The specimen data bottleneck is a serious issue to all herbaria, and BRIT has so much data to share—it’s approximately the 10th largest herbarium in the United States, containing more than a million specimens. A time and cost effective solution had to be found. Using computers alone to transcribe the indispensable information contained on the labels leads to gibberish about half of the time. According to BRIT, a random survey of their herbarium specimens found that only 41% of labels could be transcribed using OCR technology without errors, while 59% were filled with errors when digitalized with computers alone.1 It was recognized that there was a need for synergy between people and computers to transcribe this data which resulted in the partnership of BRIT, an independent, nonprofit Fort Worth research institution, and the Texas Center for Digital Knowledge (TxCDK), a digital information research center established in 2001 by the University of North Texas (UNT) in Denton.

“Digital information is truly the currency of the 21st Century University (as well as 21st Century Herbaria), and TxCDK emerged from recognizing that this form of information needs to be harnessed in support of knowledge creation,” said William Moen, TxCDK director (e-mail, February 15, 2009).

Together Moen, Neill, and Best created a proposal outlining their ideas and submitted it to the Institute of Museum and Library Services (IMLS) National Leadership Grant Program. (The IMLS supports the nation’s 122,000 libraries and 17,500 museums on a national level.) The proposal, entitled High-Throughput Workflow for Computer-Assisted Human Parsing of Biological Specimen Label Data, outlined their plan to do the following: find and test appropriate processes to transfer specimen label data, identify what steps people and computers can take to correct the digitally-transferred data, develop processes to increase the effectiveness of both approaches, and determine the quality of the metadata created by the human and machine cooperation. The project was awarded a 2-year grant of $738,075 from IMLS and got under way in December 2008.
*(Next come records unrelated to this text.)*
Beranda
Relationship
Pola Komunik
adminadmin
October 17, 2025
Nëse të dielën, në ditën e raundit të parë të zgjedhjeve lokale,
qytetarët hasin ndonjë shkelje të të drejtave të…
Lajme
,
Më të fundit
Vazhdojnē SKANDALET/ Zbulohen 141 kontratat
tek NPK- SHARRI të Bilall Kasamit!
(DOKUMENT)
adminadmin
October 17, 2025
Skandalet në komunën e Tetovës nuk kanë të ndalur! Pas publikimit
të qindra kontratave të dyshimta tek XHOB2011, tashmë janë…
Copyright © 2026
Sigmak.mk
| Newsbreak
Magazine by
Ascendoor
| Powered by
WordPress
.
BRIT and TxCDK’s research project, now called Apiary as a gesture to the collaborative efforts many bees contribute to a hive, will yield a new workflow model for effective and efficient label data transformation, correction, and enhancement that can be replicated, adapted, and transferred to other herbaria and natural history collections.  The project includes support for 4 UNT graduate research assistants who will work with the principal investigators and programmers on the problem. The progress and results of the Apiary project will be made available on its website: http://www.apiaryproject.org/.

IMLS is known for funding projects that have a strong likelihood of developing models, solutions, and approaches adoptable by others. BRIT and TxCDK will share the solutions they develop: “When we complete the research project, we will make our final, optimized system available for others to use or improve upon,” said Best.

More information about BRIT and TxCDK is available at their websites: www.brit.org and www.txcdk.org.

—Kelly Saxton Lindner


References

1. Botanical Research Institute of Texas and University of North Texas receive $738,075 National Leadership Grant to investigate digitization of herbarium collections [press release]. Fort Worth, TX: Botanical Research Institute of Texas. December 3, 2008.